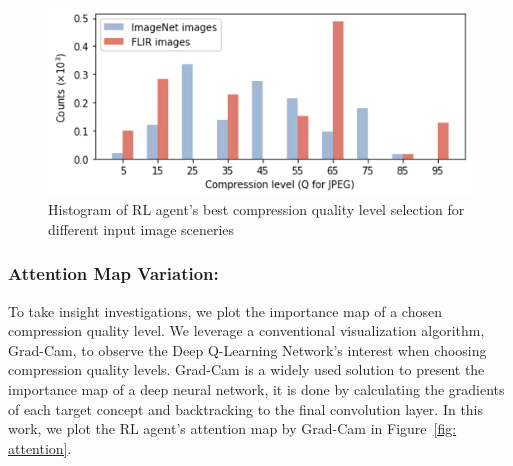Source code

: \begin{figure}[htb]
    \includegraphics[width=\linewidth]{figures/dataset_change.pdf}
    \caption{Histogram of RL agent's best compression quality level selection for different input image sceneries}
    \label{fig: dataset_change}
\end{figure}

\subsubsection{\textbf{Attention Map Variation:}}
\label{subsec: attention map}

To take insight investigations, we plot the importance map of a chosen compression quality level. We leverage a conventional visualization algorithm, Grad-Cam, to observe the Deep Q-Learning Network's interest when choosing compression quality levels. Grad-Cam is a widely used solution to present the importance map of a deep neural network, it is done by calculating the gradients of each target concept and backtracking to the final convolution layer. In this work, we plot the RL agent's attention map by Grad-Cam in Figure~\ref{fig: attention}. %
================================
### [Activity]
Each line of the data should be printed again exactly. Please leave pictures out.

### [Reply]
Source code

: \begin{figure}[htb]
    \includegraphics[width=\linewidth]{figures/dataset_change.pdf}
    \caption{Histogram of RL agent's best compression quality level selection for different input image sceneries}
    \label{fig: dataset_change}
\end{figure}

\subsubsection{\textbf{Attention Map Variation:}}
\label{subsec: attention map}

To take insight investigations, we plot the importance map of a chosen compression quality level. We leverage a conventional visualization algorithm, Grad-Cam, to observe the Deep Q-Learning Network's interest when choosing compression quality levels. Grad-Cam is a widely used solution to present the importance map of a deep neural network, it is done by calculating the gradients of each target concept and backtracking to the final convolution layer. In this work, we plot the RL agent's attention map by Grad-Cam in Figure~\ref{fig: attention}. %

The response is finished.